I'm only on page 9 so far and I agree, this book is gold! "Who I am is enough, Take it or leave it!" I'm so happy for you that you've attracted the love you deserve - I'm going to stop 'looking' and 'waiting' and start living!!!!!!!!! Thanks for writing singularfocus!!!!!!!!!
I was really embarrassed to buy the book Why Men Love Bitches, but it was very helpful. I tend to be one of those girls that will bend over backwards for people, and men especially if it'll get them to like me more. Blah. I was tired of it, because I was being taken advantage of. But not anymore :). So ya, awesome post! and I'm right there with you :). Great book, I'll check out the other books you mentioned too :)
The woman you describe certainly is not a "bitch" in my book. As a man, I do want a capable, intelligent, confident, sensible and *kind* womanly woman by my side. Just like any real woman would want a capable, intelligent, confident, considerate, loyal, kind and manly man by her side. I'm not a wimp - And I don't want a needy, overly dependent doormat as a mate. I'm also not a "nice" guy.. Good, loyal, faithful, reserved & dignified, perhaps... Definitely a man who wants to lead, but certainly not a "nice guy". "Nice" is the death of Good.
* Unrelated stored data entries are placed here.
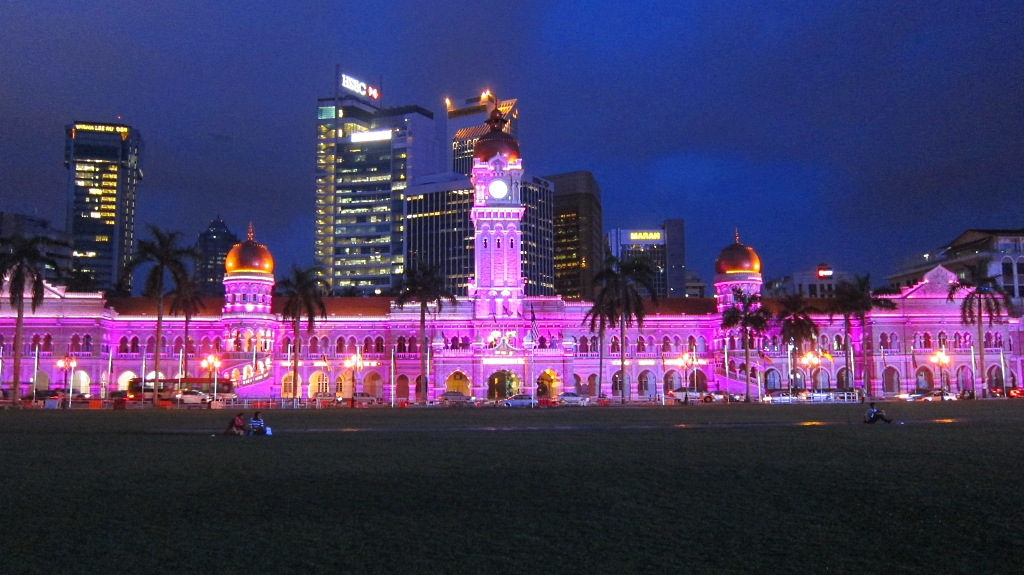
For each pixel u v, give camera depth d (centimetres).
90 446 4488
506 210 14212
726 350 13775
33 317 13238
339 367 13925
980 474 3103
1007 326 14575
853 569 1862
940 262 19662
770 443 4412
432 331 14012
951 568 1862
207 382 12238
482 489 2880
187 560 1966
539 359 13438
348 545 2094
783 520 2342
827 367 14362
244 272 13525
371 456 3919
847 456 3728
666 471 3288
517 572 1853
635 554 1994
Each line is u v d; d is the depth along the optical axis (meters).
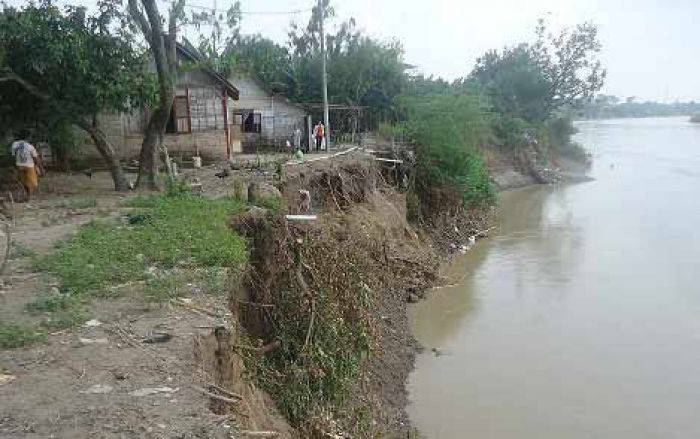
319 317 10.35
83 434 4.92
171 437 4.93
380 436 9.97
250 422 6.18
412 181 25.86
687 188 40.78
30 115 17.86
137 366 6.13
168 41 17.67
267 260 10.96
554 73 56.06
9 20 15.86
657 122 159.88
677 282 19.22
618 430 10.73
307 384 9.14
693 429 10.73
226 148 23.39
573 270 20.91
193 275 8.87
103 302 7.91
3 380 5.80
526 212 33.44
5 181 16.31
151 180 17.94
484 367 13.36
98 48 16.64
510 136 47.25
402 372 12.99
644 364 13.32
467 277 20.38
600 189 41.84
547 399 11.88
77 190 17.83
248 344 8.31
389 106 37.94
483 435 10.65
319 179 18.52
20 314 7.44
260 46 40.12
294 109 32.25
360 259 15.21
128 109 18.67
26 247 10.34
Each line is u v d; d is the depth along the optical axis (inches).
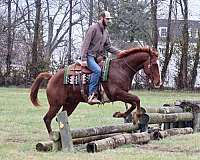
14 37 1952.5
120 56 471.5
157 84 466.9
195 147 483.2
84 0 2186.3
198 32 1750.7
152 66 467.5
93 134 469.4
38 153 430.3
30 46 1910.7
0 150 448.5
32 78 1662.2
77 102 486.6
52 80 482.9
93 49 471.5
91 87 466.3
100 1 1918.1
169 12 1774.1
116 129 499.2
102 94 469.1
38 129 609.0
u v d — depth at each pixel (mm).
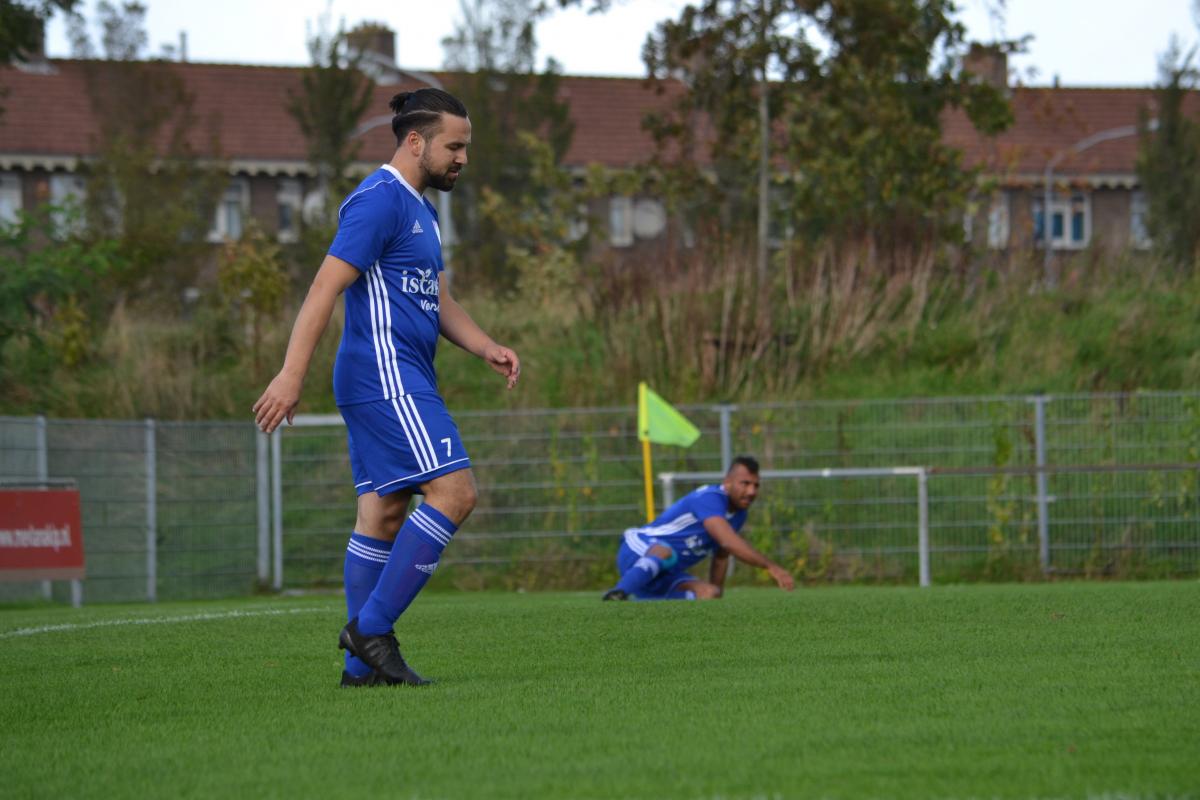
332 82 106625
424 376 16828
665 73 79625
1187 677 15609
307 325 16094
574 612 26000
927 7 77312
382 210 16406
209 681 17156
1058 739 11727
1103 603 25812
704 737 12180
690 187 81188
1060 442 55062
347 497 56969
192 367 68438
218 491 55250
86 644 22094
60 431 50750
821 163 75625
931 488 55250
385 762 11398
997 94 79875
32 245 72938
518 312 75375
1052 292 74062
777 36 74750
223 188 100625
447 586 55438
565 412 56844
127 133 102438
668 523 36156
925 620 23125
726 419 56281
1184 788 9711
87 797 10383
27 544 44438
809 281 71312
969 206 79000
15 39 81625
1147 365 67750
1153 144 102562
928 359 68250
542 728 12938
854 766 10664
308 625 25078
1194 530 54188
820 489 55844
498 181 113750
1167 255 80812
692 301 68875
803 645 19719
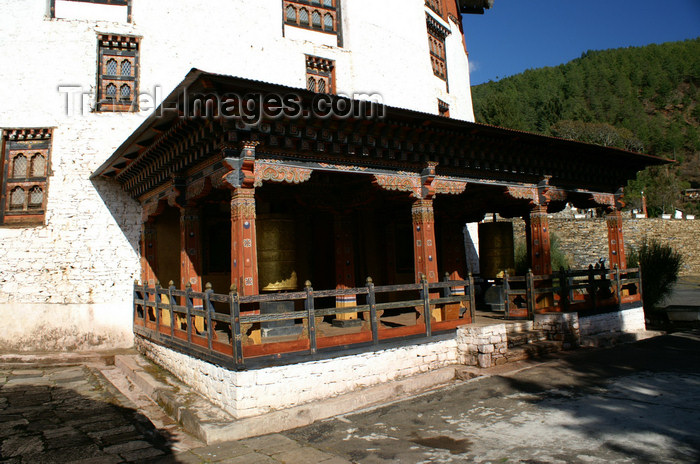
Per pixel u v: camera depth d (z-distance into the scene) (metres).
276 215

I want a match, a companion. Someone who can be my complement, who is secure in her womanhood such that she does have an axe to grind or some perverse need to "compete" with me. Be a woman. That is the way God made you. Beautiful, yes, Capable, definitely, but a woman. I'm a straight male. I like women, not men. I like women who are women. Not women who want to act like or be like men. But also not a mousey, dependent, clingly, needy (which is really just a form of self-centeredness, by the way) weight around my neck.
Just my 2c.. Take it for what it is worth.
By the way, I just stumbled on this site. Very beautiful experimentation. I have my own favorite "looks" of yours, if you will. Never realized so much work goes into this, although I probably should have since I did have a mother, and still have two sisters and a wife of 26+ years.